Get ready to see with superior clarity and reach! The state-of-the-art optronics technology enhances the tank’s surveillance capabilities. Alongside the new digitized controls, the operation becomes effortless. Now for the best part: the information and command system in this model are leaps and bounds beyond what you’re accustomed to. What stands out even more is the 2A8’s ability to deploy special ammunition that can be detonated on demand. This feature allows for more tactical versatility, bolsters operational efficiency, and significantly reduces accidental damage. It’s time to get excited about the remarkable advancements headed your way!
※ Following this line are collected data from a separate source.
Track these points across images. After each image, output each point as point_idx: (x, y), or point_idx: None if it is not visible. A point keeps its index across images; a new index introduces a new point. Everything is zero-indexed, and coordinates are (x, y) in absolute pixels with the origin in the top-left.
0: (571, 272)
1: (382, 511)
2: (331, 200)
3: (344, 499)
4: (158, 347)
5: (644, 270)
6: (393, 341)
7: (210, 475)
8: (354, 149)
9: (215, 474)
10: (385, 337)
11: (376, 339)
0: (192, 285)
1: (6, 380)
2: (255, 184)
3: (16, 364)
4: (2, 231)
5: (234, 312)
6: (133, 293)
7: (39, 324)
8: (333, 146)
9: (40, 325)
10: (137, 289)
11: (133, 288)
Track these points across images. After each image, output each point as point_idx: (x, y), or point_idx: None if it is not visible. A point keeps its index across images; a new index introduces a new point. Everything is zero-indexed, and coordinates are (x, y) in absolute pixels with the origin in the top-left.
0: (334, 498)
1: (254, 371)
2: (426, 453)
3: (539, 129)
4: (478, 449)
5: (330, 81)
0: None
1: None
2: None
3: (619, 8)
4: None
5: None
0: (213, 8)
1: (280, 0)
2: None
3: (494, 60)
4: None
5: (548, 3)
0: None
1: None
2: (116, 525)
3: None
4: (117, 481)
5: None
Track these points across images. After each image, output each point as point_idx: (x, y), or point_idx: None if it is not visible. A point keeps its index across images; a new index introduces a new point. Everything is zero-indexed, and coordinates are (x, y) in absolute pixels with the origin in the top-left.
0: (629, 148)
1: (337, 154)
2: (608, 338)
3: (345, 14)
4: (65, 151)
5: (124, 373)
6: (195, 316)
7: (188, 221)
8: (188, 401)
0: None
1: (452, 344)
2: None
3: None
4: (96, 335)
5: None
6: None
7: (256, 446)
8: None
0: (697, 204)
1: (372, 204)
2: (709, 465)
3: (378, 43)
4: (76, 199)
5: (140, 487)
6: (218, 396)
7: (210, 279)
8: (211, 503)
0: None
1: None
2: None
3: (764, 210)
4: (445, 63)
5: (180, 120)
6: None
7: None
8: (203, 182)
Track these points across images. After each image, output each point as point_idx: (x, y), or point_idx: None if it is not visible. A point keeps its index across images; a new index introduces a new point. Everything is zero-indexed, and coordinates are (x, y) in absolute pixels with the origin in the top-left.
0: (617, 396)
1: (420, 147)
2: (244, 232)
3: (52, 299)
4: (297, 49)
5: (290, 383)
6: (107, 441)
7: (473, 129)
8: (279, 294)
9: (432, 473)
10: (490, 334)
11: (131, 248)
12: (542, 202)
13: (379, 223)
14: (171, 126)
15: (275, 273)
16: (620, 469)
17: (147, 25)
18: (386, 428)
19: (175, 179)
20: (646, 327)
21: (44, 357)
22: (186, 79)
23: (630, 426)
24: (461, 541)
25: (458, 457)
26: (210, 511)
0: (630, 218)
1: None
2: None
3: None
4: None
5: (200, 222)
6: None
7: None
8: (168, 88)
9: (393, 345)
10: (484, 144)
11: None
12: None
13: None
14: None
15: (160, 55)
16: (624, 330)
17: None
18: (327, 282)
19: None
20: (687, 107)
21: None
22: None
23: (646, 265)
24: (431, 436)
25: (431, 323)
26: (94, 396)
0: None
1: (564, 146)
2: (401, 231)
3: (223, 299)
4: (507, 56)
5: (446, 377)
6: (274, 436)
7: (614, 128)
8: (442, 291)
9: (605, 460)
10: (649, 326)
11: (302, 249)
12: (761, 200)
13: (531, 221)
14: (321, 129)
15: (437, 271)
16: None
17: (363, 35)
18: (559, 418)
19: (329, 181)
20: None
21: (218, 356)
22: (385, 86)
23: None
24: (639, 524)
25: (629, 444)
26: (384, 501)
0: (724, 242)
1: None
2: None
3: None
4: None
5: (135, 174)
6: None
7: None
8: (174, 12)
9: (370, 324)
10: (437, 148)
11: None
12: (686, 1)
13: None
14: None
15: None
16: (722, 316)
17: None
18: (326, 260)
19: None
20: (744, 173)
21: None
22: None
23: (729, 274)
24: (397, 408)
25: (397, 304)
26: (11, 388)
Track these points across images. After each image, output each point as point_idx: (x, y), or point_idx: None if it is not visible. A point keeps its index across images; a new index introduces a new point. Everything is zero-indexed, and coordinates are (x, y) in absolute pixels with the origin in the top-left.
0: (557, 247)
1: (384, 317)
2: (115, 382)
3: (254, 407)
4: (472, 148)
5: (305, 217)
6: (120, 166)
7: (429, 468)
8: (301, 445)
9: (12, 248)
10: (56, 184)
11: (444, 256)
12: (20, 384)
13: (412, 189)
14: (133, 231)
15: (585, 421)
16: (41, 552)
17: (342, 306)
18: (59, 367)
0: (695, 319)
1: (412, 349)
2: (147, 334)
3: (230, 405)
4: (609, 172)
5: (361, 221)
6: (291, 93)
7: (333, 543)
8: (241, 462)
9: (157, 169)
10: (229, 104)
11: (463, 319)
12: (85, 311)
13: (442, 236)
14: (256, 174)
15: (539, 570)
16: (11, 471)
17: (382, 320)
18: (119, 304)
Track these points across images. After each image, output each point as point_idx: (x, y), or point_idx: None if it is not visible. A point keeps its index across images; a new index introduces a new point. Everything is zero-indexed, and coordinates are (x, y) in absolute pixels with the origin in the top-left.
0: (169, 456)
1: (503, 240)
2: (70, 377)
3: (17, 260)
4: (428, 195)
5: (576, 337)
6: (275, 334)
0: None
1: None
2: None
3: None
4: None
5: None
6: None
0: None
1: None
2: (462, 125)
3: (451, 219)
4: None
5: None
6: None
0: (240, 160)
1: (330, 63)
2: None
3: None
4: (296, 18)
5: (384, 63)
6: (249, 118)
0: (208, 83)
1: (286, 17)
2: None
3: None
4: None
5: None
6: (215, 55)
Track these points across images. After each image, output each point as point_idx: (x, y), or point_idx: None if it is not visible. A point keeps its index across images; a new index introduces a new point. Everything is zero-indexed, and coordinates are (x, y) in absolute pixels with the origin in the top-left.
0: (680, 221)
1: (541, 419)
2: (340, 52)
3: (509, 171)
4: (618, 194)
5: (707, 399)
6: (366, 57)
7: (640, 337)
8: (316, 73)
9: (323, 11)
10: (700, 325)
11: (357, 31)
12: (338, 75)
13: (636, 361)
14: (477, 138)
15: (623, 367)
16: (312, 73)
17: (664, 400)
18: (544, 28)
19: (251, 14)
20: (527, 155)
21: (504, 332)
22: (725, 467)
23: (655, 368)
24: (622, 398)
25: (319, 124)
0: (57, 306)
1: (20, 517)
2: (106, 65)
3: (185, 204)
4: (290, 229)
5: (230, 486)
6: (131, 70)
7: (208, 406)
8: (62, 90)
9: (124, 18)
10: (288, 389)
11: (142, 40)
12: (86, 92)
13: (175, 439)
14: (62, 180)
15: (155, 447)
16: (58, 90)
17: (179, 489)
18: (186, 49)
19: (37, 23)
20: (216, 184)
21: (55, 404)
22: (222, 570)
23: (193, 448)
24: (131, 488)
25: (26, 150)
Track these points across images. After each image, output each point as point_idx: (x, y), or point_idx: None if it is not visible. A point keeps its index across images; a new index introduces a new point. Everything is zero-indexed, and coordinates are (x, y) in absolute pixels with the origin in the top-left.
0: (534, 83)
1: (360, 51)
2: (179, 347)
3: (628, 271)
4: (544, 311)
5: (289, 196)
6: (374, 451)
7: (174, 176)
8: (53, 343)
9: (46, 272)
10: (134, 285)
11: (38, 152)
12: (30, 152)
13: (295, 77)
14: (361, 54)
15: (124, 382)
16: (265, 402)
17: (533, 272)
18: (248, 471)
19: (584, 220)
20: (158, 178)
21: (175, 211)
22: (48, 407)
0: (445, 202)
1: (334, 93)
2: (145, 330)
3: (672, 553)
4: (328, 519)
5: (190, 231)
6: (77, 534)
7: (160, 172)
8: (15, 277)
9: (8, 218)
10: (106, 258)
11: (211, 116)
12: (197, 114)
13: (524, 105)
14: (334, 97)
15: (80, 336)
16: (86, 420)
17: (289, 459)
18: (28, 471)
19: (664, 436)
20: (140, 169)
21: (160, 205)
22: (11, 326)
2A7+ is the last known version
The 2A8 version is not an officially recognized variant of the Leopard 2 Main Battle Tank [MBT], a series of tanks developed by Krauss-Maffei in the 1970s for the West German Army. The Leopard 2 has undergone multiple upgrades over the years, with the most advanced variant being the Leopard 2A7+.
The Leopard 2A7+ is powered by an MTU MB 873 Ka-501 liquid-cooled V12 twin-turbo diesel engine, which provides 1,500 PS [1,103 kW]. This engine allows the tank to reach a maximum road speed of 68 km/h [42 mph] and a cross-country speed of 45 km/h [28 mph].
The operational range of the Leopard 2A7+ is approximately 450 kilometers [280 miles] on roads and 325 kilometers [202 miles] cross-country. This range can be extended with the use of external fuel tanks. In terms of armament, the Leopard 2A7+ is equipped with a 120 mm L55 smoothbore gun, capable of firing a variety of standard NATO ammunition. It also features two 7.62 mm MG3A1 machine guns, one mounted coaxially with the main gun and one on an anti-aircraft mount.
The Leopard 2A7+ also boasts impressive defensive capabilities. Its modular armor can be adjusted to meet the needs of specific missions. The tank is also equipped with a sophisticated fire control system, which includes thermal imaging and laser rangefinding capabilities.